● **DO THIS**: Pick up the passage on declaring C functions through XML attributes and continue it from its last sentence.

● **EXCERPTED PASSAGE**:
═══

The function name is defined using the name=... attribute and has to be a valid C function name.
The return type of a function is defined using returns=..., possible values are string (default), int, and real. For a function that may return NULL values the null='yes' attribute has to be set.
The length=... attribute can be used to define the max. length for a string result or the number of sigificant digits for int and real. For real results the number of significant decimals can be defined using the decimal=... attribute.
Function parameters are defined using the <param> tag. The parameter name is defined by the name=... attribute and has to be a valid C variable name. The parameter type can be one of string, int or real and is defined using the type=... attribute.
Optional paramters may be specified using the optional='yes' attribute. Once a parameter has been declared optional all following parameters have to be optional, too. Default values for optional values can be given using the default=... attribute. If no default value is given an unset optional parameter defaults to NULL.
For each parameter set of C variables starting with the same name is generated that can be used within the functions code snippet. The actual variable names and types depend on the parameter type.
For each parameter a variable by the name of the parameter is created, the variable is of type char * for string parameters, for int it is of type long and for real parameters a double variable is created.
For int and double parameters an additional variable name_is_null is created and set to 0 or 1 accordingly. For string parameters no such variable is needed, here the parameter variable is set to NULL instead.
It is possible to define an associated data structure for a function that can store data to be shared across all calls to this function during the execution of a statement. This data structure can be used to manage allocated buffers across all calls or to store the intermediate data while processing an aggregate group.
The elements of such a data structure are defined using <element> tags within a <data> section. Each element needs to be given a valid C name, type and default value using the name=..., type=... and default=... attributes.

═══

● **ENTRIES SUPPLIED**:
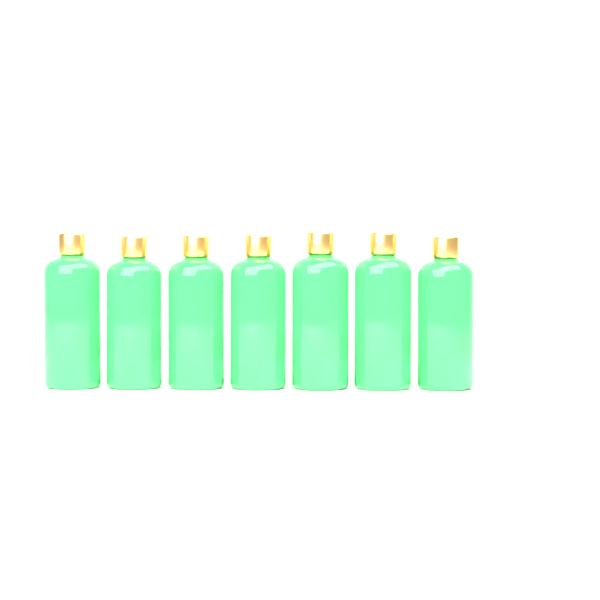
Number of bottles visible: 7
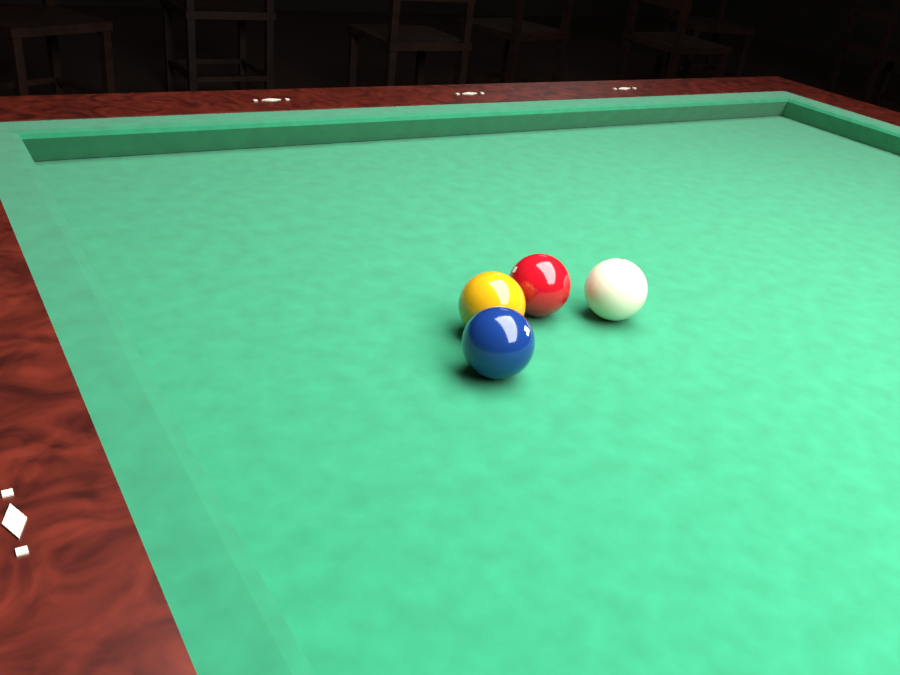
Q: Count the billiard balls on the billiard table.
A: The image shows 4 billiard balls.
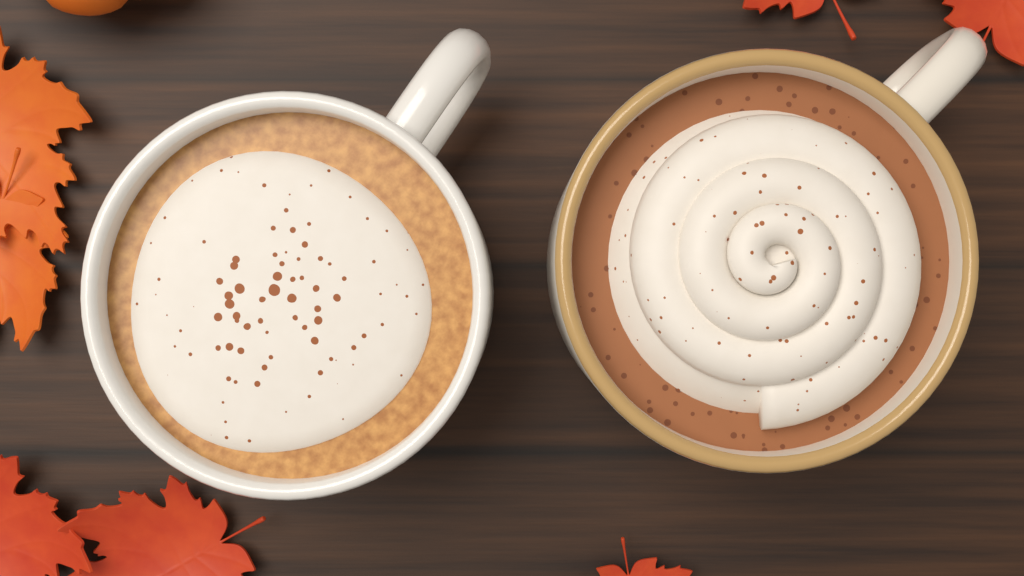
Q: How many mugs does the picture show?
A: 2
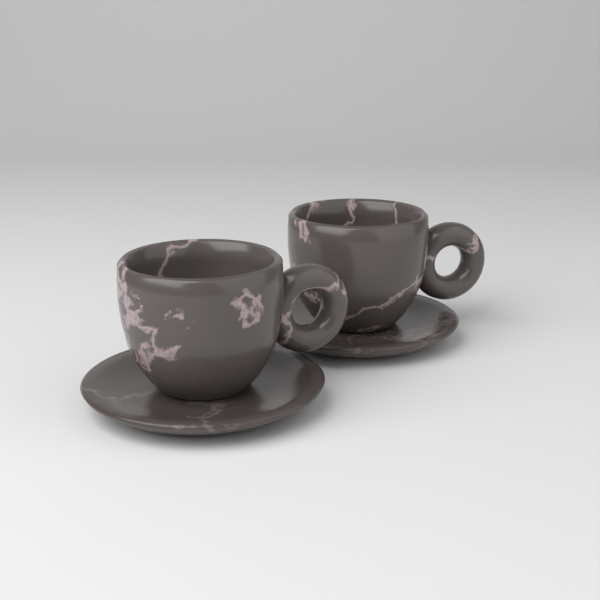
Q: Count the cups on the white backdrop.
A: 2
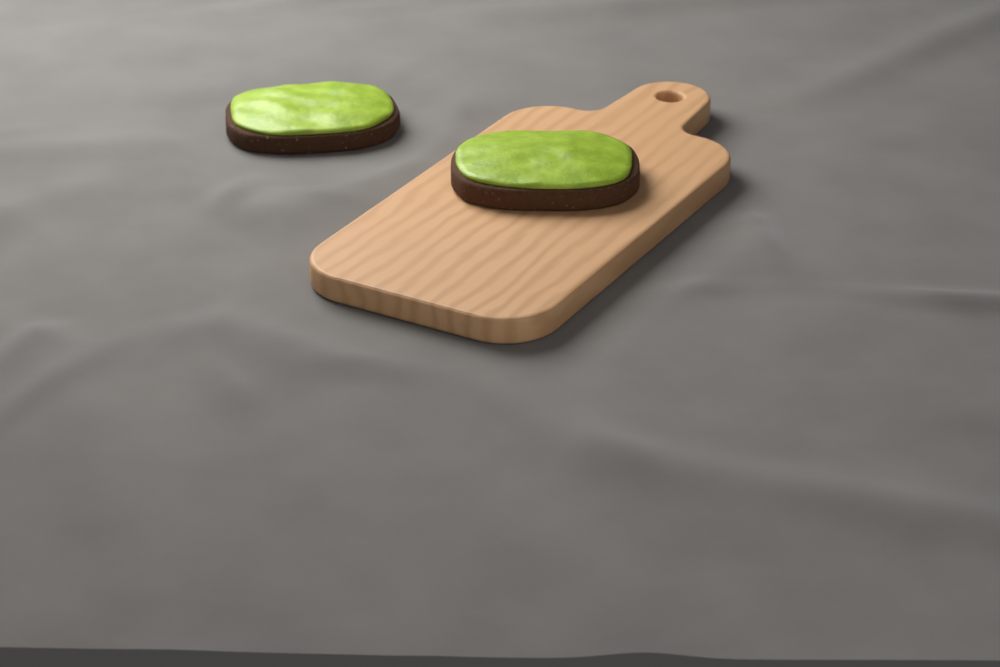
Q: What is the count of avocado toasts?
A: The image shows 2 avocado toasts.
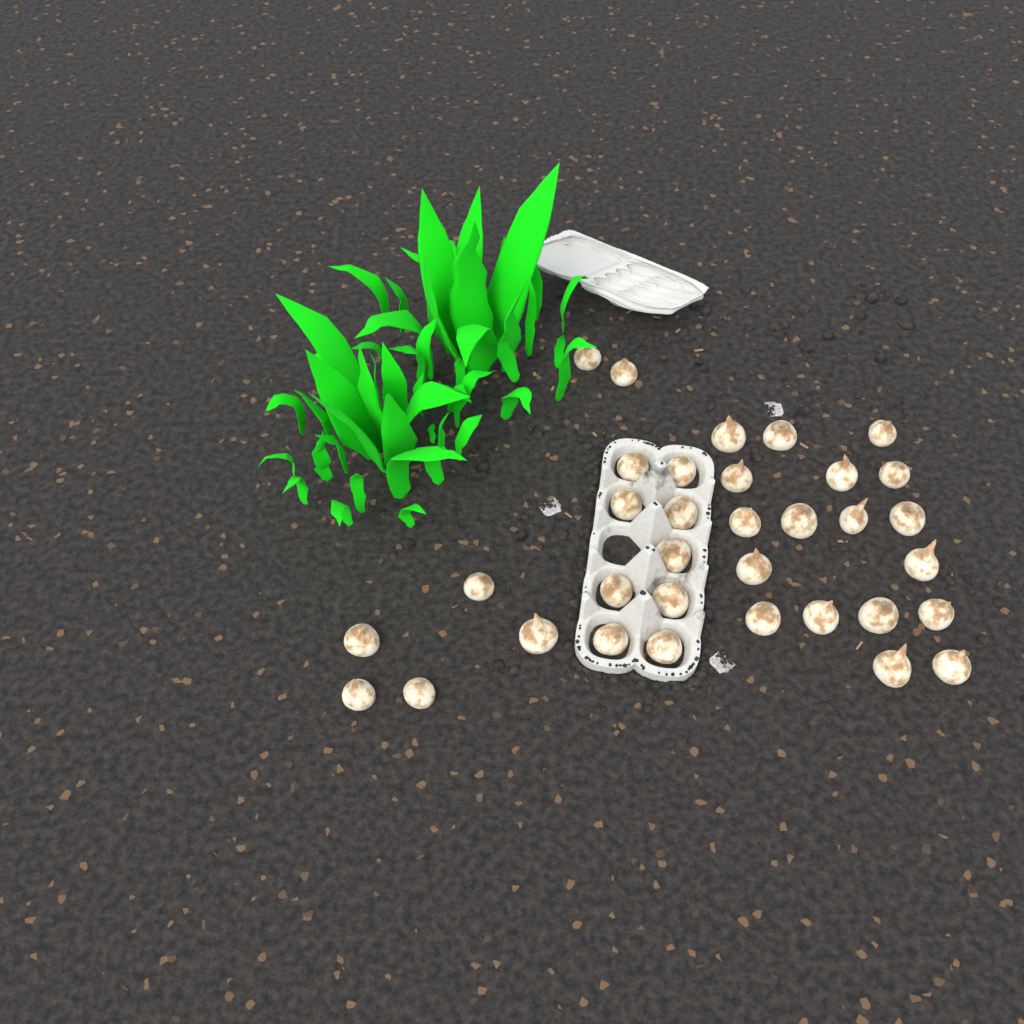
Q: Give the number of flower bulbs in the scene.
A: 34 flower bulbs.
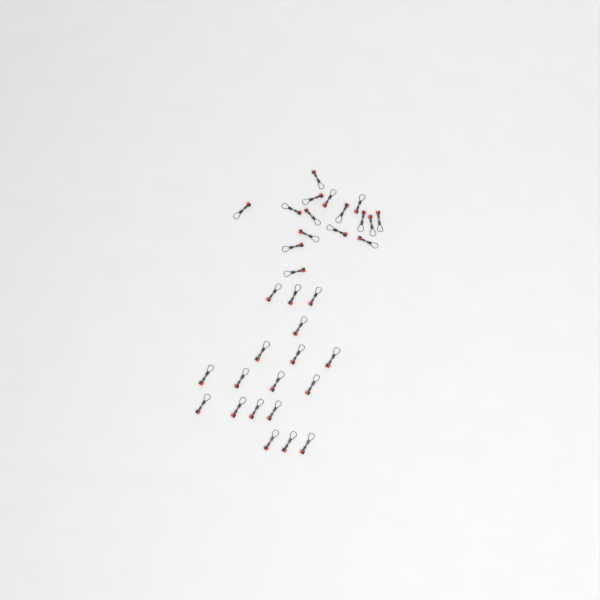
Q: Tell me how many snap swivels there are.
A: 34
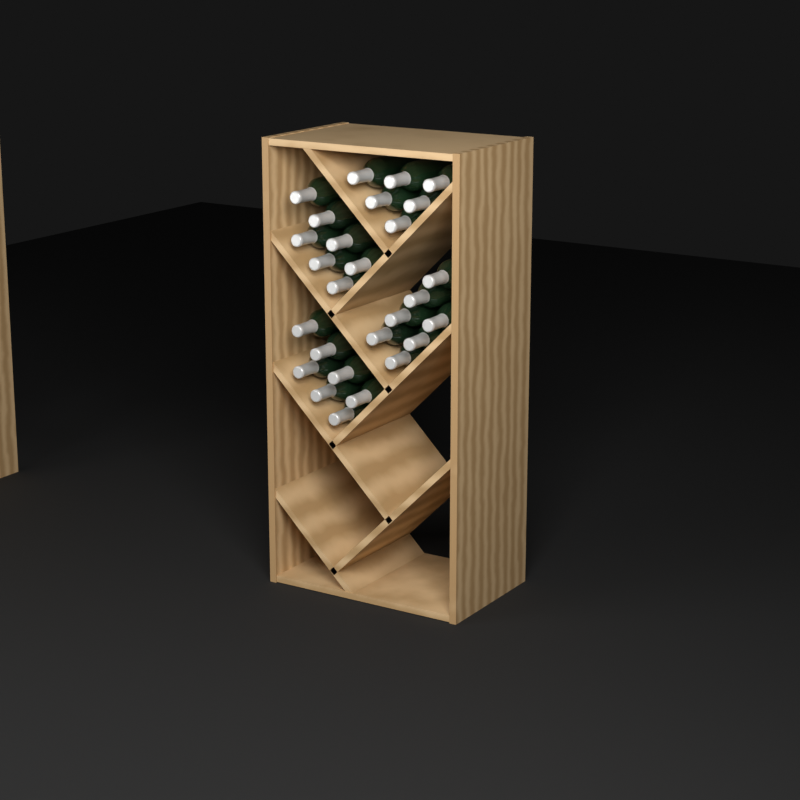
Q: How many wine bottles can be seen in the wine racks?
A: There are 27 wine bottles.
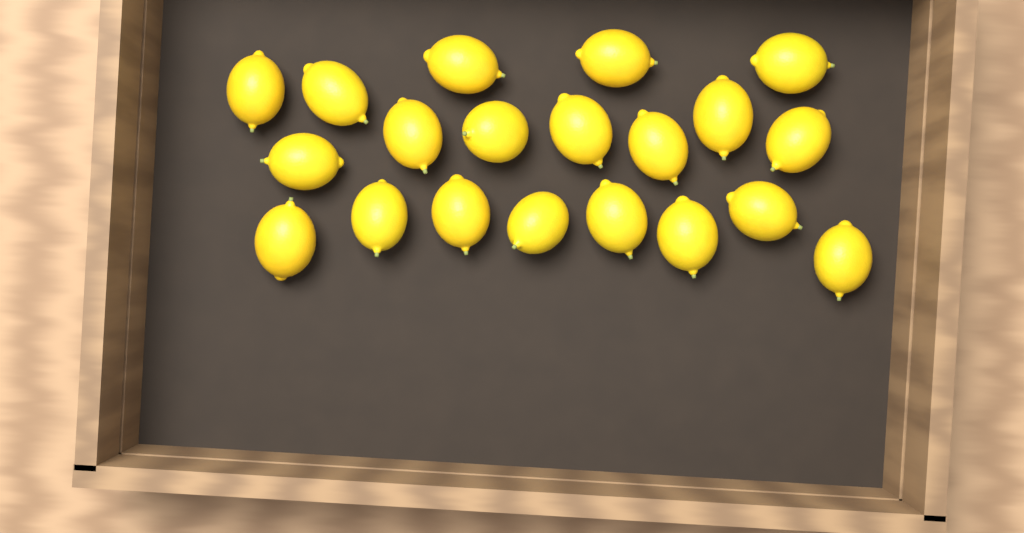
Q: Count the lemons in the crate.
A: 20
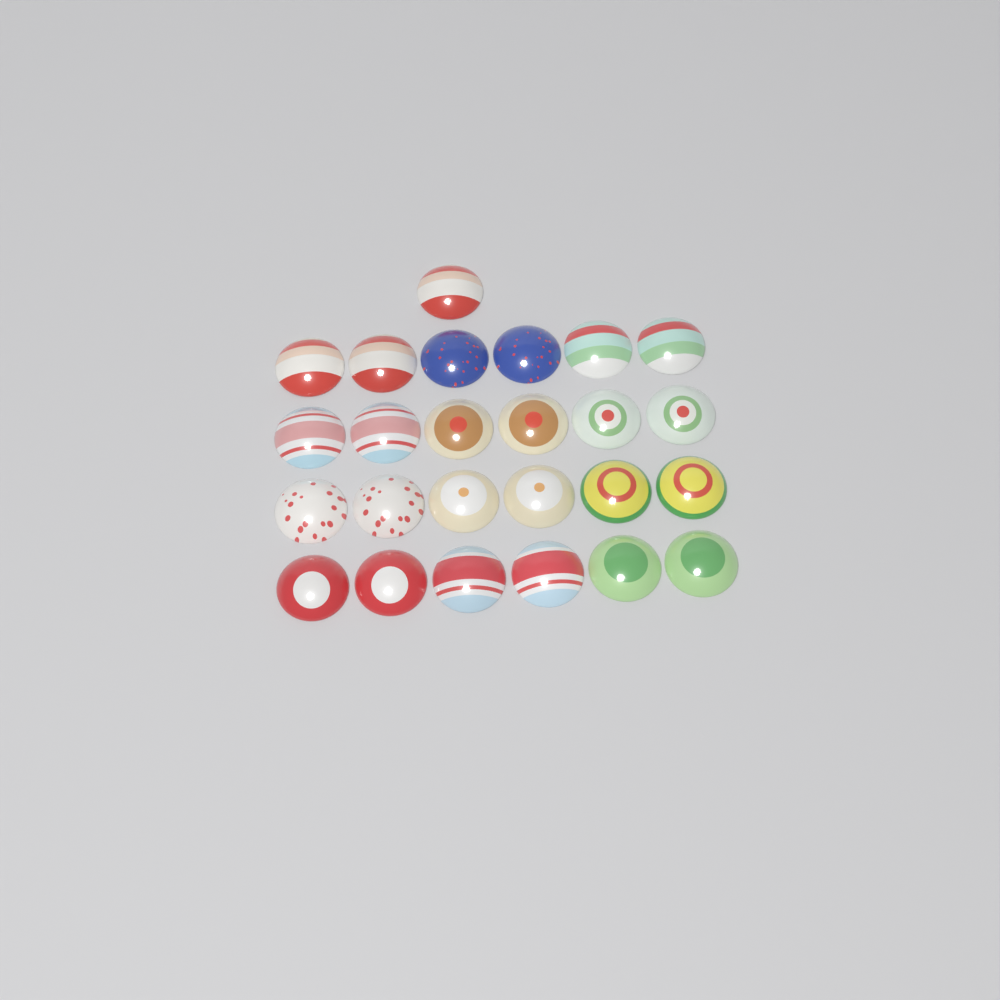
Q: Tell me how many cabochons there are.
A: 25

═══

● **RESPONSE FOR THIS EXERCISE**:
Within the functions code sippets the private data can be accessed using the data pointer that is created and initialized in the generated wrapper code.
A regular function is initialized once for each SQL query it is used in. Before the actual execution starts the function is initialized by calling the functions init handle and after execution the functions deinit handle is called to clean up. During the execution phase the actual function handle is called for every result row.
Code for the inid, deinit and execution phase can be added to a function using the <init>, <deinit> and <code> tags.
Code in <init> is usually used to allocate and initalize private data. Parameter count and type checking and allocation of the private data structure is handled by the generated code already so the <init> code doesn't have to take care of this anymore.
The <deinit> code section usually only has to take care of freeing any resources held by elements of the private data structure.
The actual <code> section is supposed to perform the actual functionality of the function by processing its parameters and returning a result value.
The following macros may be used to return results from the <code> section:
RETURN_STRING(str) returns a string, the string length is calculated using strlen()
RETURN_STRINGL(str, len) returns a string of a given length, this saves a call to strlen()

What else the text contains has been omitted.